Based in Kensington, Prevention Point Philadelphia is a nonprofit public health organization that provides harm reduction services targeting substance abuse and poverty to Philadelphia and the local region. 

As of the last 12 months, they have served 36,000 people, with numbers being three times higher in 2019.

They seek to fill a regional lack of addiction healthcare, offering services that range from needle drops — where used needles can be replaced for clean ones — to HIV testing and housing assistance.

During his tenure, Prevention Point's staff grew from 20 to 130, broadening their services to include case management, treatment for opioid use disorder, and housing services.

After 30 years of social work, Benitez has stated that he seeks a change and has chosen to leave Prevention Point, having been in discussions about the leadership transition with their board since early April. He officially announced his decision to Prevention Point staff on April 21.

“This is just me feeling like it’s time to look at some new challenges,” Benitez said to the Philadelphia Inquirer.
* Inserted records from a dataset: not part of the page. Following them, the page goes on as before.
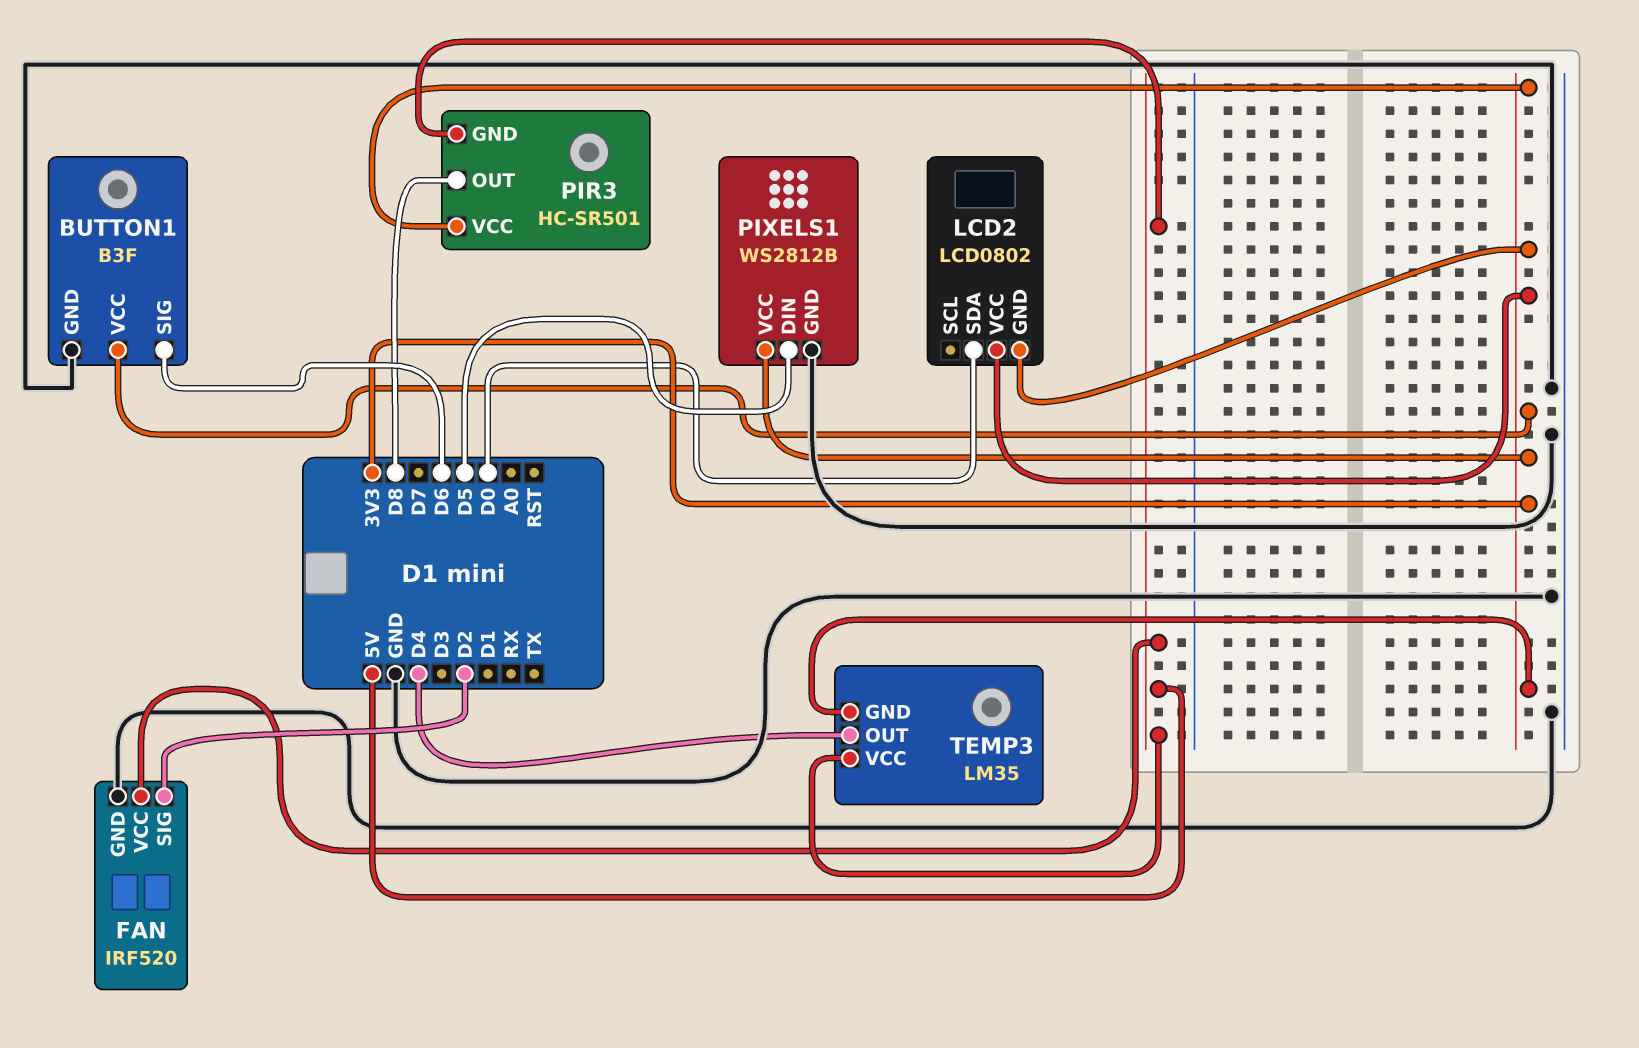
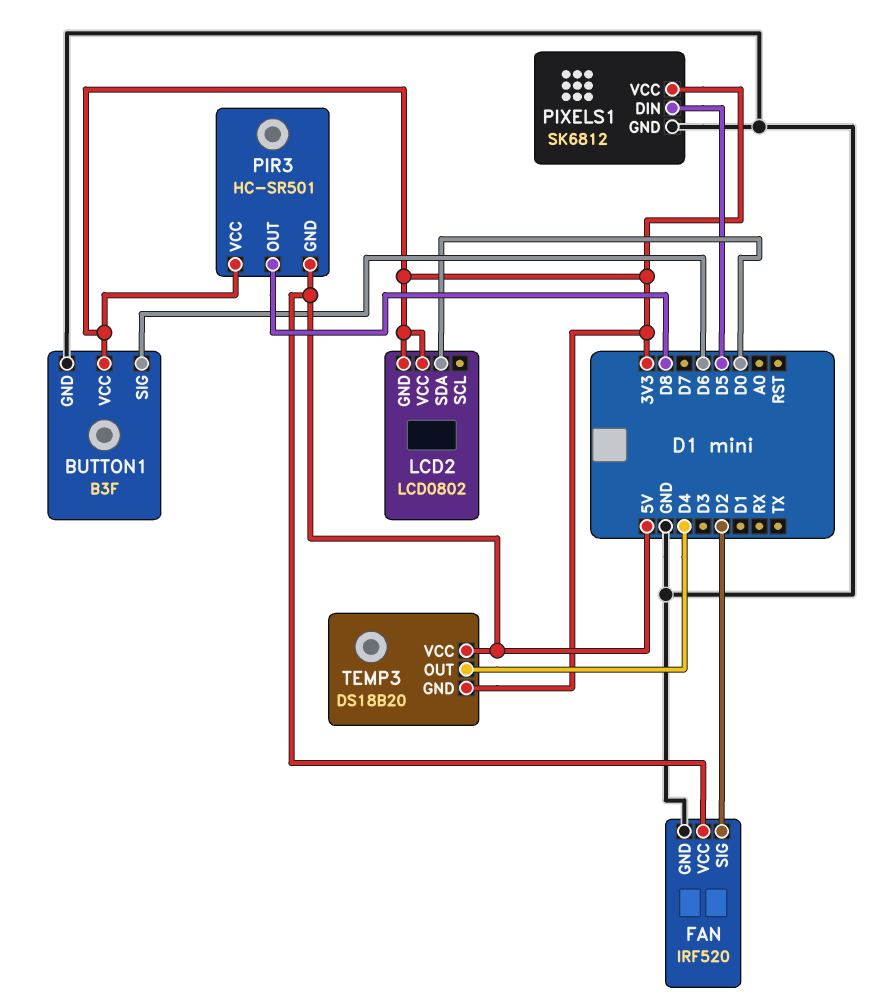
PIXELS1: WS2812B -> SK6812
TEMP3: LM35 -> DS18B20

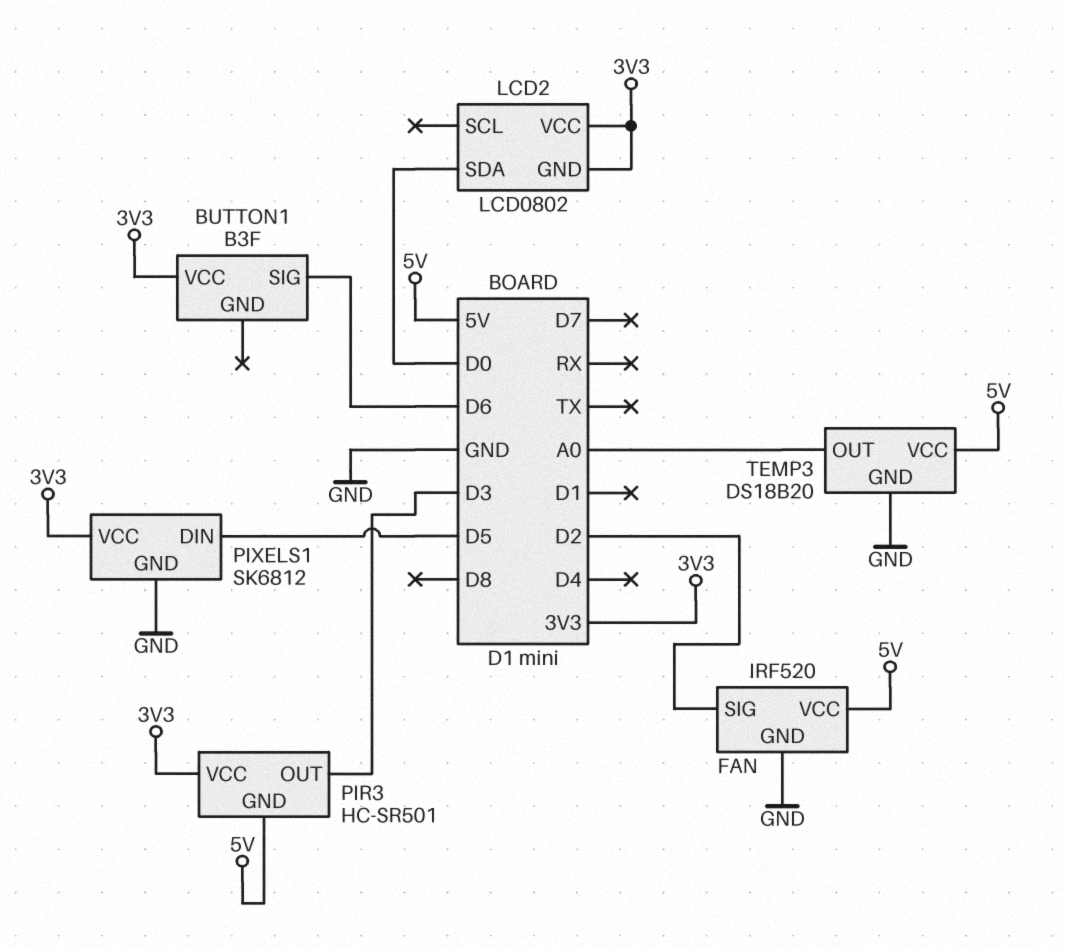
BUTTON1 pin GND: GND -> none
PIR3 pin OUT: D8 -> D3
TEMP3 pin GND: 3V3 -> GND
TEMP3 pin OUT: D4 -> A0

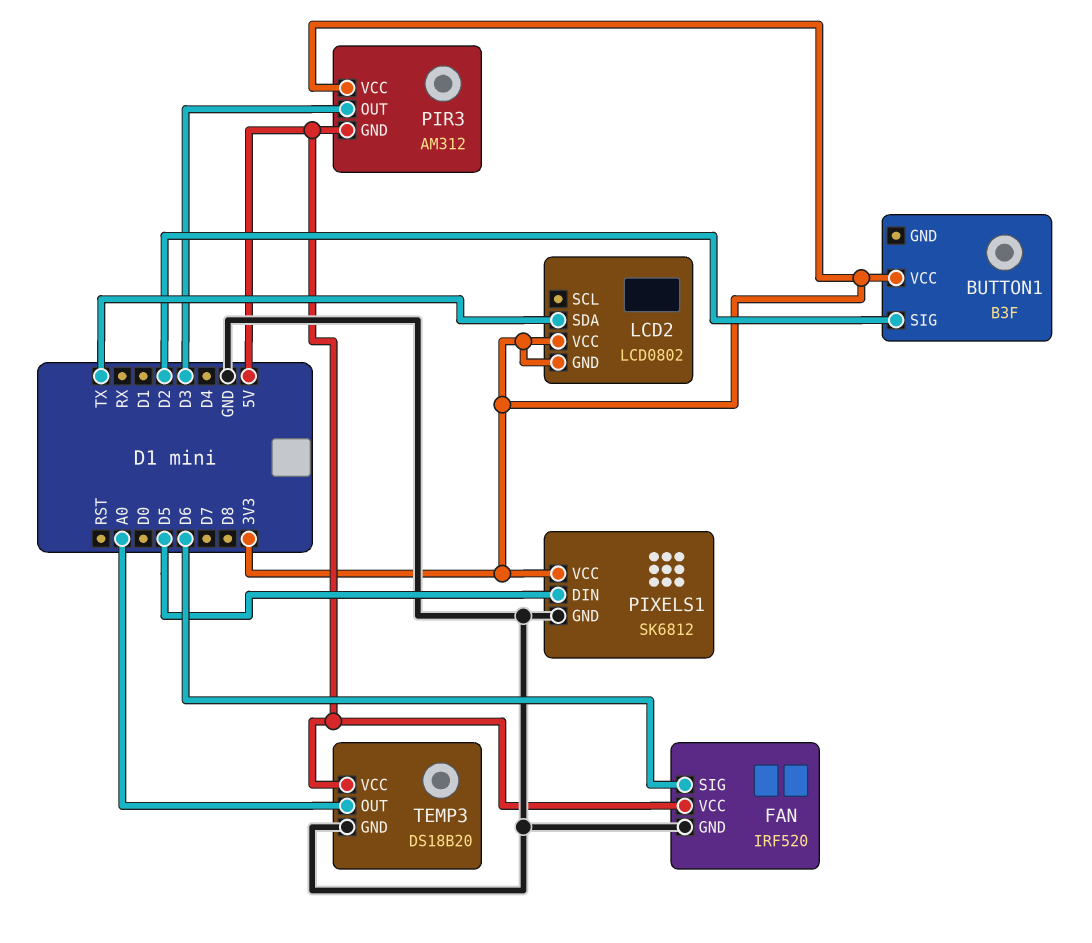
BUTTON1 pin SIG: D6 -> D2
FAN pin SIG: D2 -> D6
LCD2 pin SDA: D0 -> TX
PIR3: HC-SR501 -> AM312

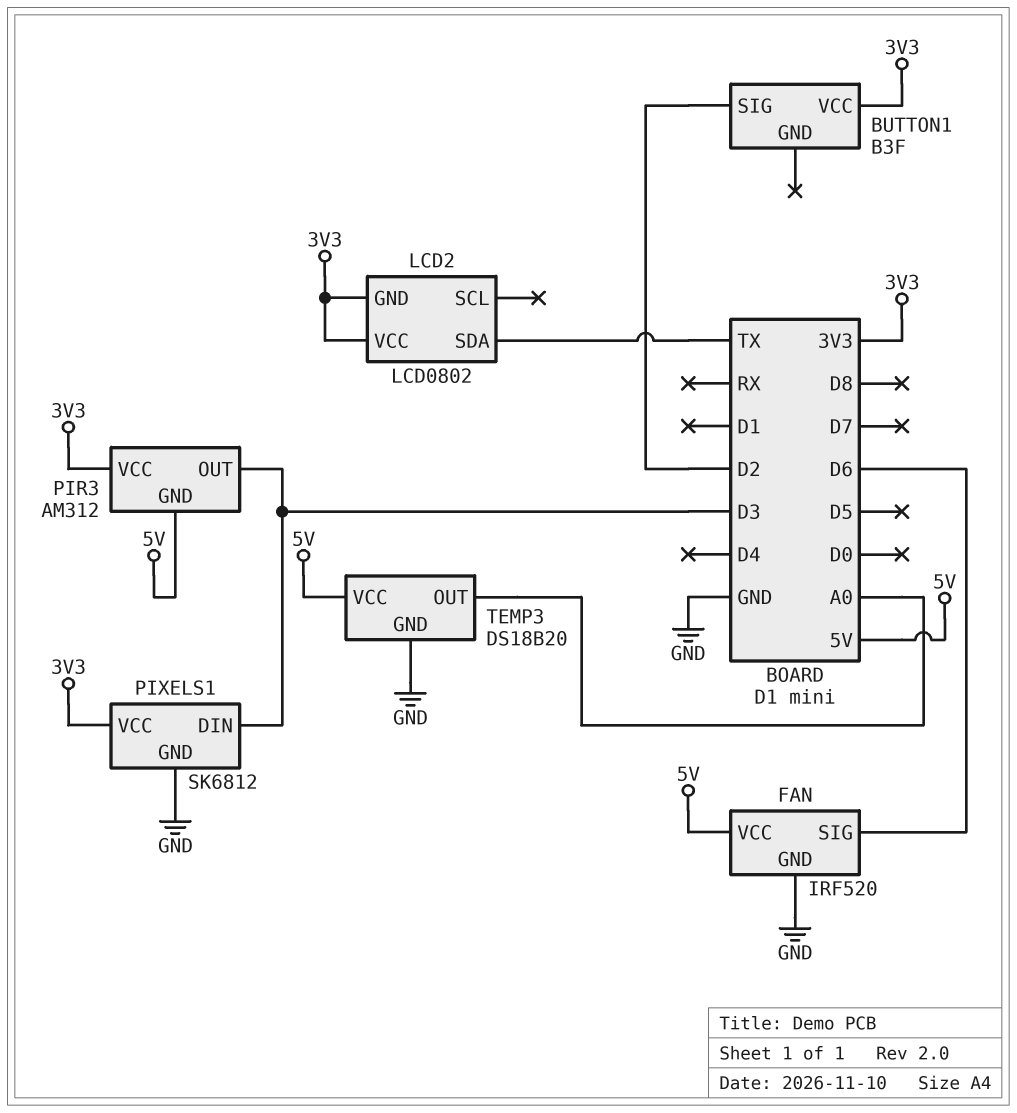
PIXELS1 pin DIN: D5 -> D3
Following his departure he intends to rest, travel, and “decide where I can make a difference and I can contribute something else,” he said.

Prevention Point has announced that Silvana Mazzella, their current Associate Director, will act as Interim Director after June 30, until the board has completed their search for a permanent replacement. She has worked with the nonprofit since 2008.

Following his resignation, Benitez has stated he will continue to serve on the board of Safehouse, a nonprofit seeking to open a location in Philadelphia where those dealing with addiction are permitted to use drugs while under medical supervision.

Safehouse has been at the center of some controversy in the city as the effectiveness of safe injection sites has been up for debate, though presently they are not under state oversight due to Pennsylvania’s lack of laws legalizing syringe-exchange programs, of which they are seeking to change.

Recently, the Department of Justice has faced backlash for hosting negotiations with Safehouse and the City Solicitor without including local officials and residents in on the process, with appeals for officials to be included beginning approximately two months ago.

The underpinning ideology behind these safe injection sites is harm reduction, an approach to addiction that seeks to ensure the safety and health of drug users whether or not they are ready to quit, albeit it is one that has become the center of national discussion.

As Benitez departs from Prevention Point, he leaves the organization with its own issues, according to an Inquirer investigation of former staff, who reported working under dangerous conditions, unchecked sexual harassment, and danger to both patients and workers alike.

Despite this, Benitez has stated that these issues have no impact on his decision to step down and work with Safehouse.

“We’re sort of blamed for the opioid crisis in the community,” Benitez said. “I say to people all the time that people don’t come here for syringes, they are in the community because, you know, there’s access to drugs. It’s always been a challenge to sort of try and educate people on harm reduction and the stigma that’s associated with the people that we serve.”